Washington County approves an ‘aggressive’ water conservation plan

Lexi Peery
Washington County leaders have plans or “aggressive” water conservation goals in the coming years to keep with the demand for water in the booming community.

Washington County leaders are aiming to cut water usage by 14% per capita by 2030. To reach that goal, the Washington County Water Conservancy District plans to implement things like tiered water rates and rebates for removing turf.

Zach Renstrom, the general manager of the agency, said they release conservation plans every five years, and this one — which was approved by the district’s board Wednesday night — came at an important time with the ongoing megadrought.

“We said, let's set that high, high goal and do everything we can to get there.
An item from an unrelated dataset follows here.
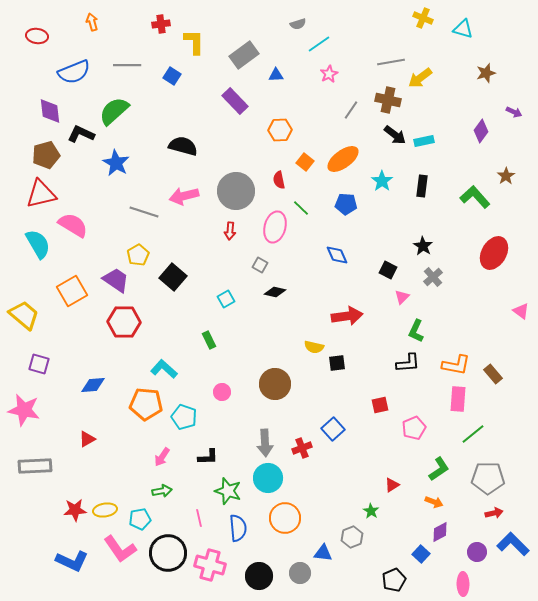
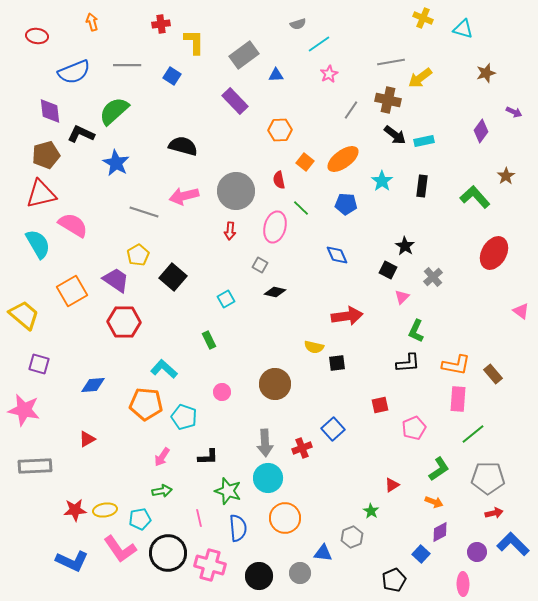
black star at (423, 246): moved 18 px left
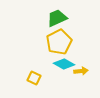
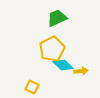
yellow pentagon: moved 7 px left, 7 px down
cyan diamond: moved 1 px left, 1 px down; rotated 15 degrees clockwise
yellow square: moved 2 px left, 9 px down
And so it is a very aggressive goal,” he said. “I think if certain things happen, we'll get really close to getting that.”

According to the conservancy district, the county has already cut per capita water usage by 30% since 2000, and St. George City officials said residents saved over 360 million gallons of water this summer.

Another key part of the conservation plan is for cities to have stricter water regulations, like limiting grass in new developments. The district is the provider of water and can’t enact conservation ordinances. That’s up to the municipalities.

St. George Mayor Michele Randall said her city, and others in the area, will be passing these water saving ordinances soon.

“I think if just St. George was doing it and nobody else was, it's not going to get us very far conservation wise,” she said. “But this gives a unified message that we are all in this together. We all live in the same county together. We all want what's best for the county.”

Conserve Southwest Utah, a local environmental group, supports the measures the county is taking, according to Ed Andrechak, vice president of the board. But he wishes they would do more, given the dire water conditions in the region.

“They should go as far and as fast on water conservation as they can,” he said. “That means don't just put in the ordinances for new construction, find a way to put them in for the existing houses and businesses.”

The district estimates the plan will cost $12 million per year until 2025, and in 2026 a new conservation plan will be released.